BEGIN
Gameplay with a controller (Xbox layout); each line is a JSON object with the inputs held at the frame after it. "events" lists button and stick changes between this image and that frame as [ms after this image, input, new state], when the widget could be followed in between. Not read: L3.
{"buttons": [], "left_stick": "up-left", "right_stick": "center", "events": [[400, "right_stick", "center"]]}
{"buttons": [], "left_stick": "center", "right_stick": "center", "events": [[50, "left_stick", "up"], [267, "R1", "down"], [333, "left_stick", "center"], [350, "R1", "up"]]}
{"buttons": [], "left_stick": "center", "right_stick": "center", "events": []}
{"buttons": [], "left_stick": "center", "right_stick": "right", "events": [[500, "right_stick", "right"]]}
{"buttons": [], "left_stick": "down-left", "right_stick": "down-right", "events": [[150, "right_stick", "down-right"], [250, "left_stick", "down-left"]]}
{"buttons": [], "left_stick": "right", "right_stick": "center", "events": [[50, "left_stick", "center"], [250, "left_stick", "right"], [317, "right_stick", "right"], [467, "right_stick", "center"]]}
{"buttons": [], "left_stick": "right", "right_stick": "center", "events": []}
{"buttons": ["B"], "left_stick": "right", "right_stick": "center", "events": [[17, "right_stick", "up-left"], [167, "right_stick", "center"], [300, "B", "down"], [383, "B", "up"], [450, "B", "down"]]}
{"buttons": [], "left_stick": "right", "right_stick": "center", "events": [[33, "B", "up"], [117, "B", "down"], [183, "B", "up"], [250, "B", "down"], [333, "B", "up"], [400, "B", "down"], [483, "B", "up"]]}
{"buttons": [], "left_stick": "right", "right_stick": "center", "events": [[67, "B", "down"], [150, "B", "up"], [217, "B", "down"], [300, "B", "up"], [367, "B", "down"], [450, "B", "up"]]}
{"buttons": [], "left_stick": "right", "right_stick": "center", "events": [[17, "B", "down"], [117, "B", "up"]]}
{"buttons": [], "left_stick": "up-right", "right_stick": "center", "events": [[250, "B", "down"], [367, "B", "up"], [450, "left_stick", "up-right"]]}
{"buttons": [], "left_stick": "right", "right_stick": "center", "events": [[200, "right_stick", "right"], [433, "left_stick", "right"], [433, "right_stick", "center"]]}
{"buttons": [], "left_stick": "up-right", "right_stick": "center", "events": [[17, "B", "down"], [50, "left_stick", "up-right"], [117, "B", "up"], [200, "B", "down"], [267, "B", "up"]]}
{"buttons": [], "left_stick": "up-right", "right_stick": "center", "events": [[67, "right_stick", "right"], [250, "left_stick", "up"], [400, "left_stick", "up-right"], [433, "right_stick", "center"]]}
END
Task description: Give back the entries exactly, so that each line matches the original.

Solution to this task:
Gameplay with a controller (Xbox layout); each line is a JSON object with the inputs held at the frame after it. "events" lists button and stick changes between this image and that frame as [ms after this image, input, new state], when the widget could be followed in between. Not read: L3.
{"buttons": [], "left_stick": "up-left", "right_stick": "center", "events": [[400, "right_stick", "center"]]}
{"buttons": [], "left_stick": "center", "right_stick": "center", "events": [[50, "left_stick", "up"], [267, "R1", "down"], [333, "left_stick", "center"], [350, "R1", "up"]]}
{"buttons": [], "left_stick": "center", "right_stick": "center", "events": []}
{"buttons": [], "left_stick": "center", "right_stick": "right", "events": [[500, "right_stick", "right"]]}
{"buttons": [], "left_stick": "down-left", "right_stick": "down-right", "events": [[150, "right_stick", "down-right"], [250, "left_stick", "down-left"]]}
{"buttons": [], "left_stick": "right", "right_stick": "center", "events": [[50, "left_stick", "center"], [250, "left_stick", "right"], [317, "right_stick", "right"], [467, "right_stick", "center"]]}
{"buttons": [], "left_stick": "right", "right_stick": "center", "events": []}
{"buttons": ["B"], "left_stick": "right", "right_stick": "center", "events": [[17, "right_stick", "up-left"], [167, "right_stick", "center"], [300, "B", "down"], [383, "B", "up"], [450, "B", "down"]]}
{"buttons": [], "left_stick": "right", "right_stick": "center", "events": [[33, "B", "up"], [117, "B", "down"], [183, "B", "up"], [250, "B", "down"], [333, "B", "up"], [400, "B", "down"], [483, "B", "up"]]}
{"buttons": [], "left_stick": "right", "right_stick": "center", "events": [[67, "B", "down"], [150, "B", "up"], [217, "B", "down"], [300, "B", "up"], [367, "B", "down"], [450, "B", "up"]]}
{"buttons": [], "left_stick": "right", "right_stick": "center", "events": [[17, "B", "down"], [117, "B", "up"]]}
{"buttons": [], "left_stick": "up-right", "right_stick": "center", "events": [[250, "B", "down"], [367, "B", "up"], [450, "left_stick", "up-right"]]}
{"buttons": [], "left_stick": "right", "right_stick": "center", "events": [[200, "right_stick", "right"], [433, "left_stick", "right"], [433, "right_stick", "center"]]}
{"buttons": [], "left_stick": "up-right", "right_stick": "center", "events": [[17, "B", "down"], [50, "left_stick", "up-right"], [117, "B", "up"], [200, "B", "down"], [267, "B", "up"]]}
{"buttons": [], "left_stick": "up-right", "right_stick": "center", "events": [[67, "right_stick", "right"], [250, "left_stick", "up"], [400, "left_stick", "up-right"], [433, "right_stick", "center"]]}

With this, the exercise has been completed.